WHAT YOU NEED TO DO:
Leaving out all pictures, return the records word for word.

TASK MATERIAL:
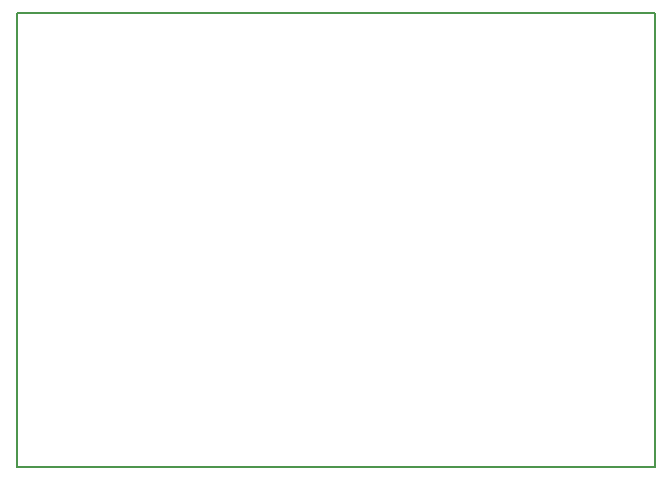
<source format=gm1>
G04 #@! TF.GenerationSoftware,KiCad,Pcbnew,8.0.9*
G04 #@! TF.CreationDate,2025-06-24T22:52:29+09:00*
G04 #@! TF.ProjectId,scsi_d25p50k_adapter,73637369-5f64-4323-9570-35306b5f6164,rev?*
G04 #@! TF.SameCoordinates,Original*
G04 #@! TF.FileFunction,Profile,NP*
%FSLAX46Y46*%
G04 Gerber Fmt 4.6, Leading zero omitted, Abs format (unit mm)*
G04 Created by KiCad (PCBNEW 8.0.9) date 2025-06-24 22:52:29*
%MOMM*%
%LPD*%
G01*
G04 APERTURE LIST*
G04 #@! TA.AperFunction,Profile*
%ADD10C,0.200000*%
G04 #@! TD*
G04 APERTURE END LIST*
D10*
X118500000Y-86500000D02*
X172500000Y-86500000D01*
X172500000Y-125000000D01*
X118500000Y-125000000D01*
X118500000Y-86500000D01*
M02*

</source>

ANSWER FOR THE TASK:
<source format=gm1>
G04 #@! TF.GenerationSoftware,KiCad,Pcbnew,8.0.9*
G04 #@! TF.CreationDate,2025-06-24T22:52:29+09:00*
G04 #@! TF.ProjectId,scsi_d25p50k_adapter,73637369-5f64-4323-9570-35306b5f6164,rev?*
G04 #@! TF.SameCoordinates,Original*
G04 #@! TF.FileFunction,Profile,NP*
%FSLAX46Y46*%
G04 Gerber Fmt 4.6, Leading zero omitted, Abs format (unit mm)*
G04 Created by KiCad (PCBNEW 8.0.9) date 2025-06-24 22:52:29*
%MOMM*%
%LPD*%
G01*
G04 APERTURE LIST*
G04 #@! TA.AperFunction,Profile*
%ADD10C,0.200000*%
G04 #@! TD*
G04 APERTURE END LIST*
D10*
X118500000Y-86500000D02*
X172500000Y-86500000D01*
X172500000Y-125000000D01*
X118500000Y-125000000D01*
X118500000Y-86500000D01*
M02*

</source>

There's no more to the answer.